For surgery the FAA will ask for three things: A current (less than 90 days old) PSA test, a statement from your surgeon that you appear free of cancer, and a statement that you are free of any metastatic (spread) cancer. A copy of the pathology report and operative report. On the first time request for approval, a letter from your doc that outlines the whole treatment would be very important. It is a sort of.... what (symptoms) made you go to the doctor, what was found, how it was treated, how you responded to treatment, and what follow up is recommended. A concluding statement that you are doing well and are expected to do well would be good. This more extensive letter is only needed on the first application. The FAA will usually approve in 12 month intervals. You only need your FAA exam in the usual schedule for the class. The subsequent doctor reports are the 'three things' mentioned in the first sentence.
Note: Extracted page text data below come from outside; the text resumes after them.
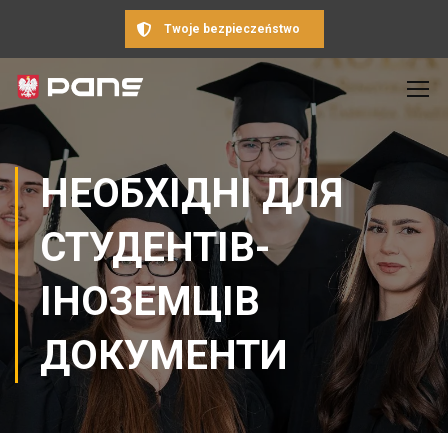
Twoje bezpieczeństwo
НЕОБХІДНІ ДЛЯ
СТУДЕНТІВ-
ІНОЗЕМЦІВ
ДОКУМЕНТИ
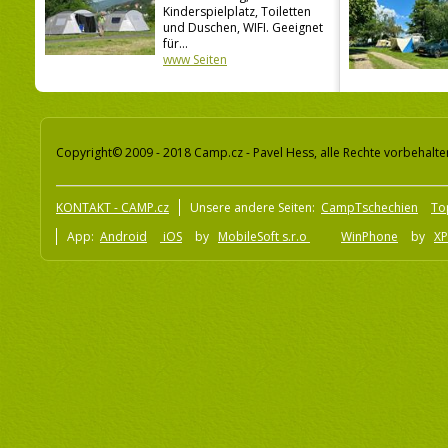
Kinderspielplatz, Toiletten
und Duschen, WIFI. Geeignet
für...
www Seiten
Copyright© 2009 - 2018 Camp.cz - Pavel Hess, alle Rechte vorbehalte
KONTAKT - CAMP.cz
Unsere andere Seiten:
CampTschechien
To
App:
Android
iOS
by
MobileSoft s.r.o
WinPhone
by
XP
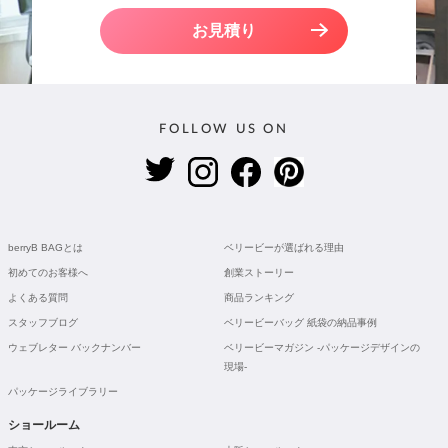
お見積り
FOLLOW US ON
berryB BAGとは
ベリービーが選ばれる理由
初めてのお客様へ
創業ストーリー
よくある質問
商品ランキング
スタッフブログ
ベリービーバッグ 紙袋の納品事例
ウェブレター バックナンバー
ベリービーマガジン -パッケージデザインの
現場-
パッケージライブラリー
ショールーム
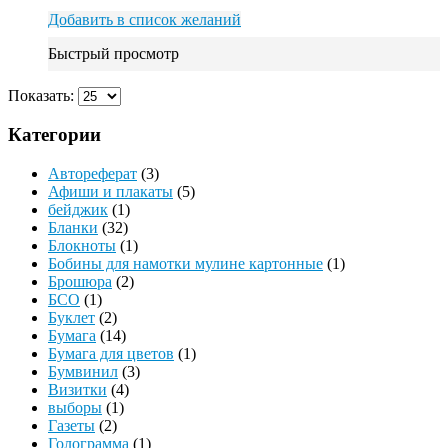
Добавить в список желаний
Быстрый просмотр
Показать:
Категории
Автореферат
(3)
Афиши и плакаты
(5)
бейджик
(1)
Бланки
(32)
Блокноты
(1)
Бобины для намотки мулине картонные
(1)
Брошюра
(2)
БСО
(1)
Буклет
(2)
Бумага
(14)
Бумага для цветов
(1)
Бумвинил
(3)
Визитки
(4)
выборы
(1)
Газеты
(2)
Голограмма
(1)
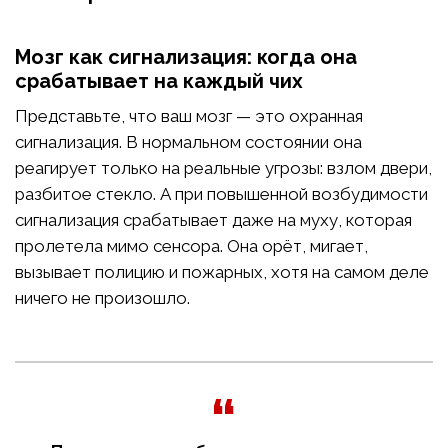
Мозг как сигнализация: когда она
срабатывает на каждый чих
Представьте, что ваш мозг — это охранная
сигнализация. В нормальном состоянии она
реагирует только на реальные угрозы: взлом двери,
разбитое стекло. А при повышенной возбудимости
сигнализация срабатывает даже на муху, которая
пролетела мимо сенсора. Она орёт, мигает,
вызывает полицию и пожарных, хотя на самом деле
ничего не произошло.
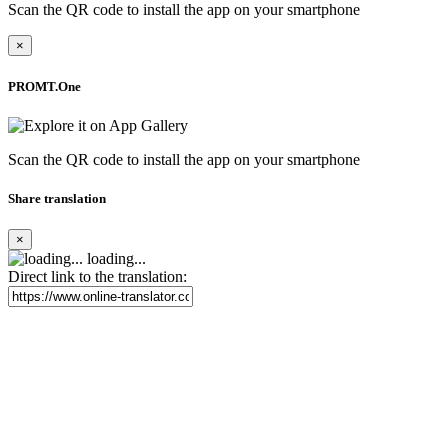
Scan the QR code to install the app on your smartphone
×
PROMT.One
Scan the QR code to install the app on your smartphone
Share translation
×
loading...
Direct link to the translation:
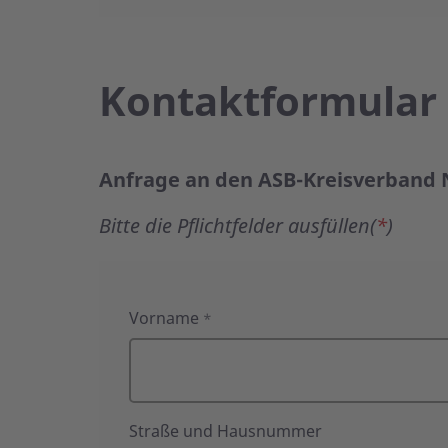
Kontaktformular
Anfrage an den ASB-Kreisverband
Bitte die Pflichtfelder ausfüllen(
*
)
Anfrage
Vorname
*
an
den
ASB-
Kreisverband
Nienburg
Straße und Hausnummer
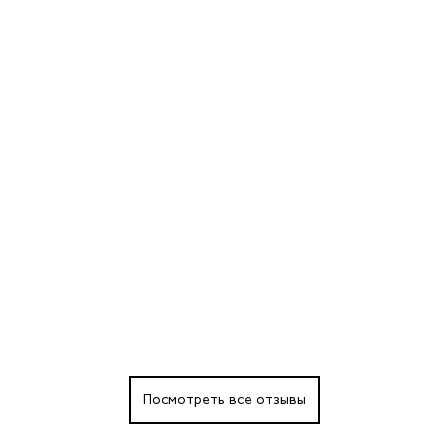
Посмотреть все отзывы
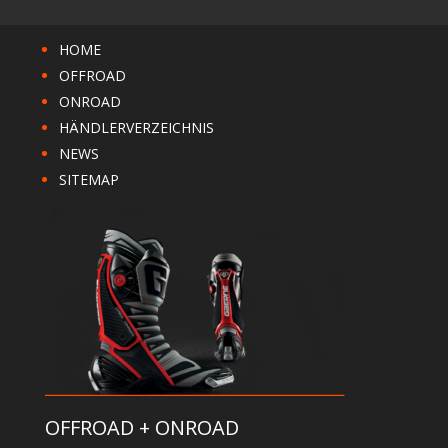
HOME
OFFROAD
ONROAD
HÄNDLERVERZEICHNIS
NEWS
SITEMAP
OFFROAD + ONROAD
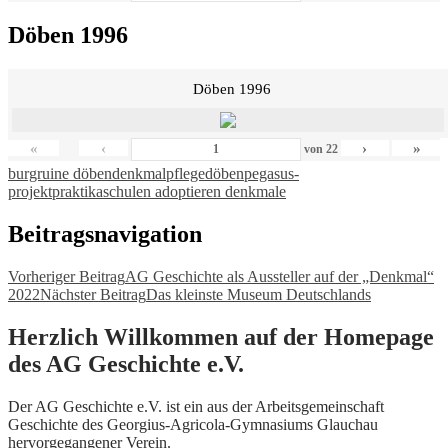
Döben 1996
Döben 1996
«
‹
›
»
von
22
burgruine döben
denkmalpflege
döben
pegasus-
projekt
praktika
schulen adoptieren denkmale
Beitragsnavigation
Vorheriger Beitrag
AG Geschichte als Aussteller auf der „Denkmal“
2022
Nächster Beitrag
Das kleinste Museum Deutschlands
Herzlich Willkommen auf der Homepage
des AG Geschichte e.V.
Der AG Geschichte e.V. ist ein aus der Arbeitsgemeinschaft
Geschichte des Georgius-Agricola-Gymnasiums Glauchau
hervorgegangener Verein.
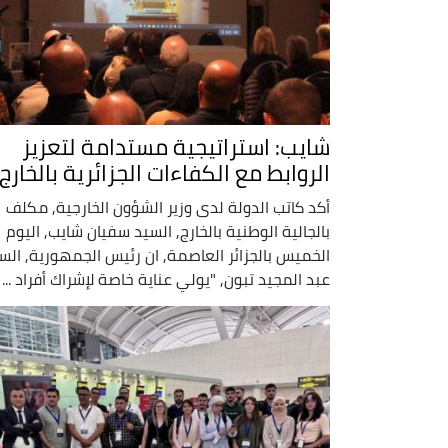
شايب: استراتيجية مستدامة لتعزيز
الروابط مع الكفاءات الجزائرية بالخارج
أكد كاتب الدولة لدى وزير الشؤون الخارجية, مكلف
بالجالية الوطنية بالخارج, السيد سفيان شايب, اليوم
الخميس بالجزائر العاصمة, ان رئيس الجمهورية, الس
عبد المجيد تبون, "يولي عناية خاصة لإشراك أفراد ...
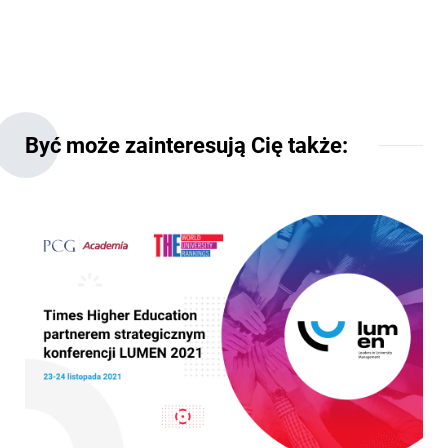
Być może zainteresują Cię także:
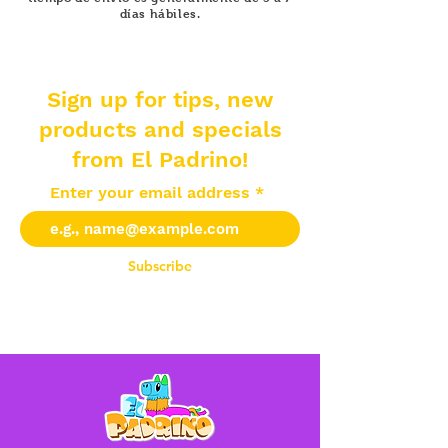
días hábiles.
Sign up for tips, new
products and specials
from El Padrino!
Enter your email address
Subscribe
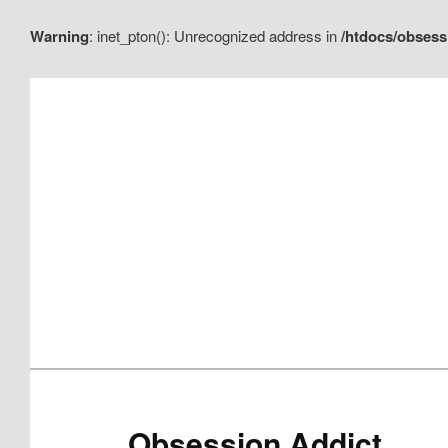
Warning
: inet_pton(): Unrecognized address in
/htdocs/obsess
Aller
Aller
au
au
contenu
contenu
principal
secondaire
Obsession Addict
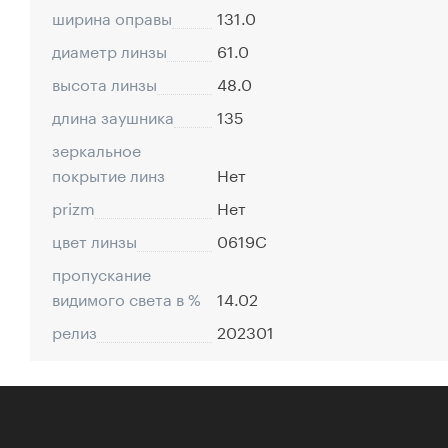
ширина оправы
131.0
диаметр линзы
61.0
высота линзы
48.0
длина заушника
135
зеркальное
покрытие линз
Нет
prizm
Нет
цвет линзы
0619C
пропускание
видимого света в %
14.02
релиз
202301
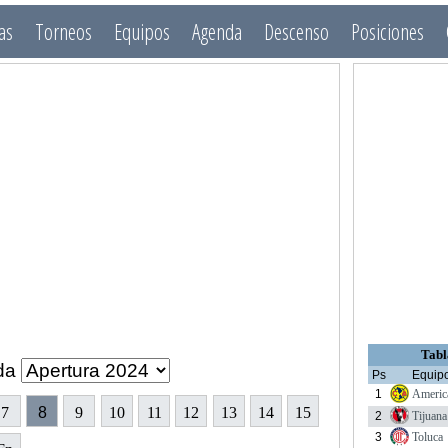
as
Torneos
Equipos
Agenda
Descenso
Posiciones
Tabl
da
Ps
Equip
1
Americ
7
8
9
10
11
12
13
14
15
2
Tijuana
3
Toluca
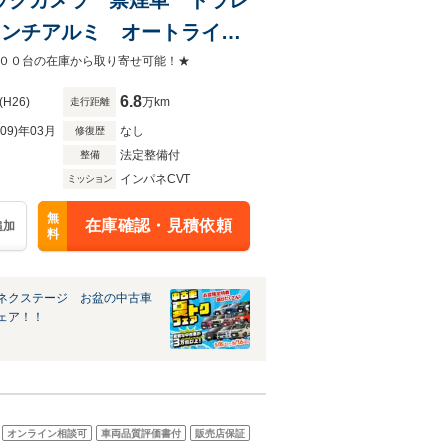
4インチアルミ オートライ
再生 地デジ
００台の在庫から取り寄せ可能！★
6.8
(H26)
万km
走行距離
R09)年03月
なし
修復歴
法定整備付
整備
インパネCVT
ミッション
無
在庫確認・見積依頼
追加
料
ネクステージ お盆の中古車
ェア！！
オンライン相談可
車両品質評価書付
販売店保証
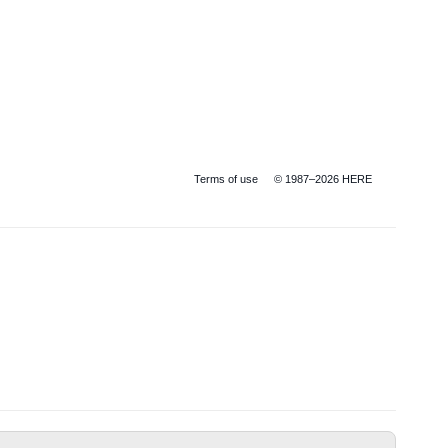
Terms of use
© 1987–2026 HERE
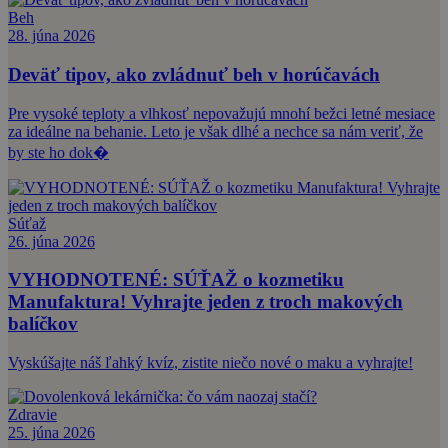
Beh
28. júna 2026
Deväť tipov, ako zvládnuť beh v horúčavách
Pre vysoké teploty a vlhkosť nepovažujú mnohí bežci letné mesiace
za ideálne na behanie. Leto je však dlhé a nechce sa nám veriť, že
by ste ho dok�
Súťaž
26. júna 2026
VYHODNOTENÉ: SÚŤAŽ o kozmetiku
Manufaktura! Vyhrajte jeden z troch makových
balíčkov
Vyskúšajte náš ľahký kvíz, zistite niečo nové o maku a vyhrajte!
Zdravie
25. júna 2026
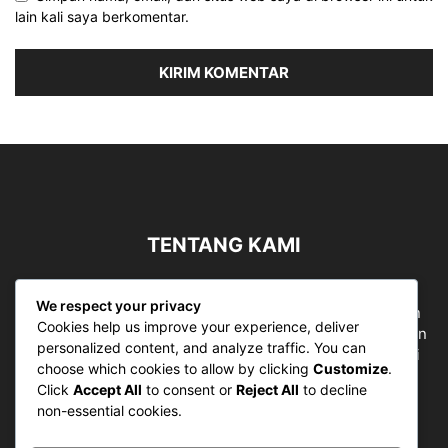
lain kali saya berkomentar.
TENTANG KAMI
Sergapreborn merupakan sebuah Media Nasional yang
We respect your privacy
bergerak di ruang jurnalistik, sebagai entitas pemberian
Cookies help us improve your experience, deliver
ruang Publik, Media merupakan literasi mutlak diperlukan
personalized content, and analyze traffic. You can
sebagai kemampuan dasar berpikir kritis untuk hidup di
choose which cookies to allow by clicking
Customize
.
abad informasi.
Click
Accept All
to consent or
Reject All
to decline
non-essential cookies.
Hubungi kami:
contact@sergapreborn.id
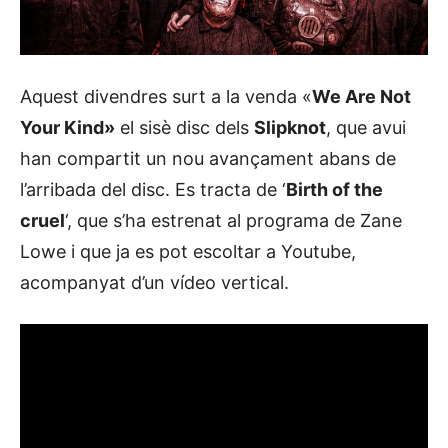
Aquest divendres surt a la venda «
We Are Not
Your Kind»
el sisè disc dels
Slipknot
, que avui
han compartit un nou avançament abans de
l’arribada del disc. Es tracta de ‘
Birth of the
cruel
‘, que s’ha estrenat al programa de Zane
Lowe i que ja es pot escoltar a Youtube,
acompanyat d’un vídeo vertical.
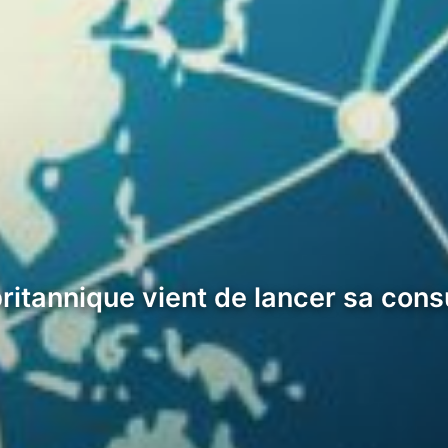
ritannique vient de lancer sa consu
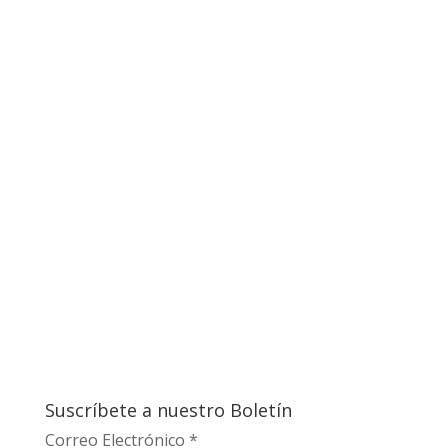
Suscríbete a nuestro Boletín
Correo Electrónico
*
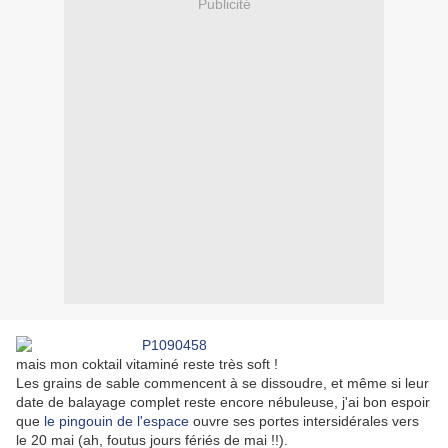
Publicité
mais mon coktail vitaminé reste très soft !
Les grains de sable commencent à se dissoudre, et même si leur
date de balayage complet reste encore nébuleuse, j'ai bon espoir
que
le pingouin de l'espace
ouvre ses portes intersidérales vers
le 20 mai (ah, foutus jours fériés de mai !!).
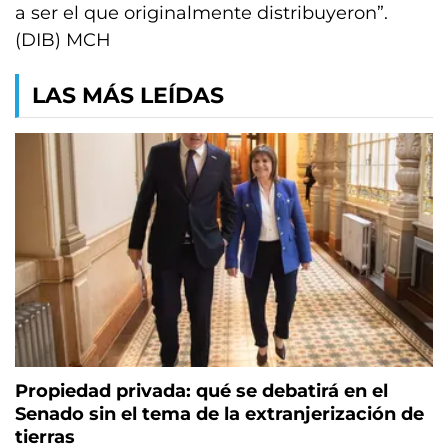
a ser el que originalmente distribuyeron”.
(DIB) MCH
LAS MÁS LEÍDAS
Propiedad privada: qué se debatirá en el
Senado sin el tema de la extranjerización de
tierras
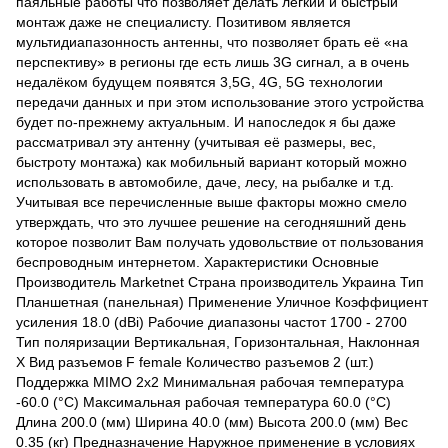
паяльные работы что позволяет делать лёгкий и быстрый
монтаж даже не специалисту. Позитивом является
мультидиапазонность антенны, что позволяет брать её «на
перспективу» в регионы где есть лишь 3G сигнал, а в очень
недалёком будущем появятся 3,5G, 4G, 5G технологии
передачи данных и при этом использование этого устройства
будет по-прежнему актуальным. И напоследок я бы даже
рассматривал эту антенну (учитывая её размеры, вес,
быстроту монтажа) как мобильный вариант который можно
использовать в автомобиле, даче, лесу, на рыбалке и т.д.
Учитывая все перечисленные выше факторы можно смело
утверждать, что это лучшее решение на сегодняшний день
которое позволит Вам получать удовольствие от пользования
беспроводным интернетом. Характеристики Основные
Производитель Marketnet Страна производитель Украина Тип
Планшетная (панельная) Применение Уличное Коэффициент
усиления 18.0 (dBi) Рабочие диапазоны частот 1700 - 2700
Тип поляризации Вертикальная, Горизонтальная, Наклонная
Х Вид разъемов F female Количество разъемов 2 (шт.)
Поддержка MIMO 2x2 Минимальная рабочая температура
-60.0 (°С) Максимальная рабочая температура 60.0 (°С)
Длина 200.0 (мм) Ширина 40.0 (мм) Высота 200.0 (мм) Вес
0.35 (кг) Предназначение Наружное применение в условиях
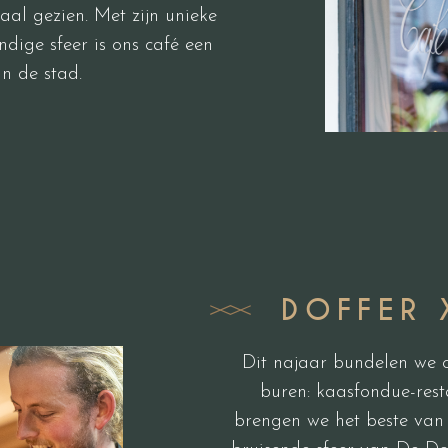
aal gezien. Met zijn unieke
ndige sfeer is ons café een
in de stad.
DOFFER 
Dit najaar bundelen we 
buren: kaasfondue-res
brengen we het beste van 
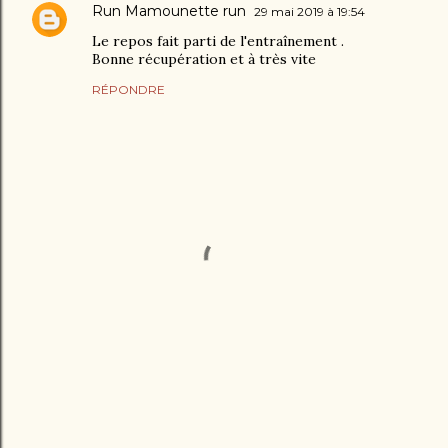
Run Mamounette run
29 mai 2019 à 19:54
Le repos fait parti de l'entraînement .
Bonne récupération et à très vite
RÉPONDRE
E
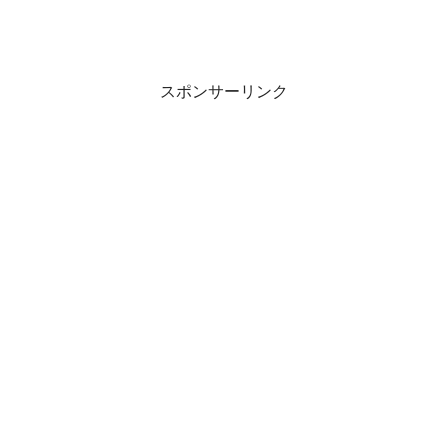
スポンサーリンク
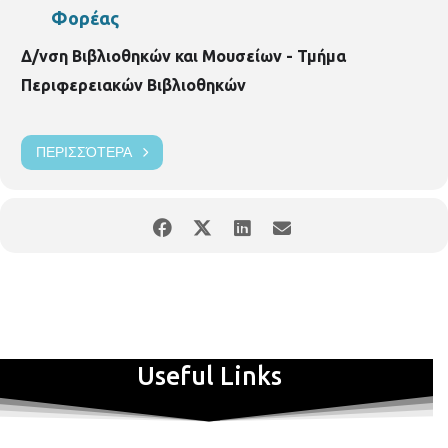
Φορέας
Δ/νση Βιβλιοθηκών και Μουσείων - Τμήμα
Περιφερειακών Βιβλιοθηκών
ΠΕΡΙΣΣΌΤΕΡΑ
Useful Links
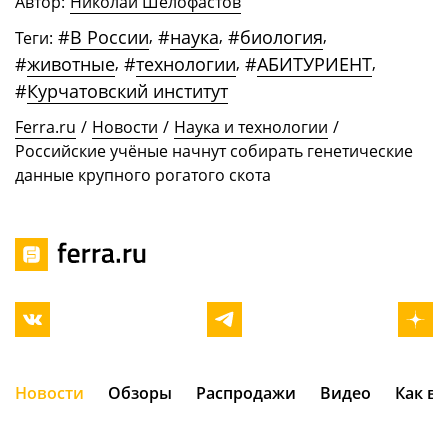
Автор:
Николай Шелофастов
#
В России
,
#
наука
,
#
биология
,
Теги:
#
животные
,
#
технологии
,
#
АБИТУРИЕНТ
,
#
Курчатовский институт
Ferra.ru
/
Новости
/
Наука и технологии
/
Российские учёные начнут собирать генетические
данные крупного рогатого скота
Новости
Обзоры
Распродажи
Видео
Как в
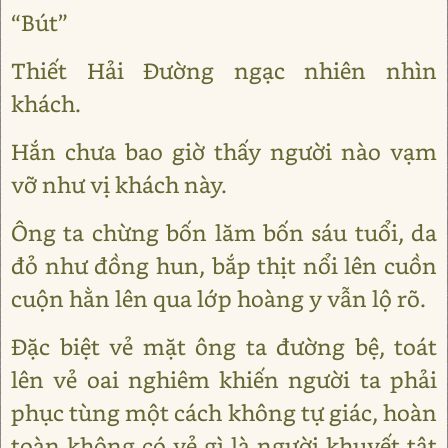
“Bút”
Thiết Hải Đường ngạc nhiên nhìn
khách.
Hắn chưa bao giờ thấy người nào vạm
vỡ như vị khách này.
Ông ta chừng bốn lăm bốn sáu tuổi, da
đỏ như đồng hun, bắp thịt nổi lên cuồn
cuộn hằn lên qua lớp hoàng y vẫn lộ rõ.
Đặc biệt vẻ mặt ông ta đường bệ, toát
lên vẻ oai nghiêm khiến người ta phải
phục tùng một cách không tự giác, hoàn
toàn không có vẻ gì là người khuyết tật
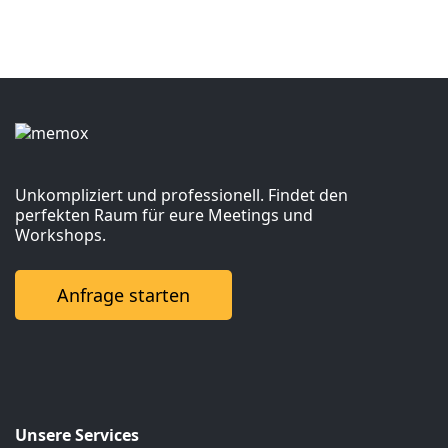
Unkompliziert und professionell. Findet den
perfekten Raum für eure Meetings und
Workshops.
Anfrage starten
Unsere Services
For radiation treatment: a thirty day stabilizing period after last treatment. On the first time request for approval, a letter from your doc that outlines the whole treatment would be very important. It is a sort of.... what (symptoms) made you go to the doctor, what was found, how it was treated, how you responded to treatment, and what follow up is recommended. A concluding statement that you are doing well and are expected to do well would be good. A PSA test this close after treatment would not be necessary but would be for your follow up letter in a year. A copy of the pathology report and the oncologist's report is needed. You will need a statement from your treating doc that you appear free of cancer, and that you are free of any metastatic (spread) cancer. In 12 months you would need a follow up report on how you are doing, a fresh PSA test, and a comment that you  remain free of any metastasis.

10. I have had a KIDNEY STONE. Can I fly?

Usually it is no problem. First occurrence: You do need a statement from your treating doc that you have no "retained stones" (or none greater than 2mm) and a written report of a current CT scan, IVP (intravenous pyelogram) or "KUB" xray (kidneys, ureters, bladder) supporting the fact that there are no stones. You can be issued a certificate without more tests. Do not let your doc order a CAT scan, it is $$$ and LOTS of radiation. A simple “KUB” satisfies the FAA requirements and is comparable to a chest xray.

Second occurrence or retained stones: Contact the office for more information as there are certain issues that need to be answered before resuming flying. You will probably need a "special issuance" with annual reports.

11. I have LOW THYROID. 

Absolutely you can fly, but there have been some changes in the past year. This used to be absolutely no difficulty at all. You will need a brief note from your treating doc stating that the problem is well controlled and a copy of a recent (within 90 days) "TSH" test. You will need this annually and will fall into the "special issuance” class however it is one that your AME is authorized to approve.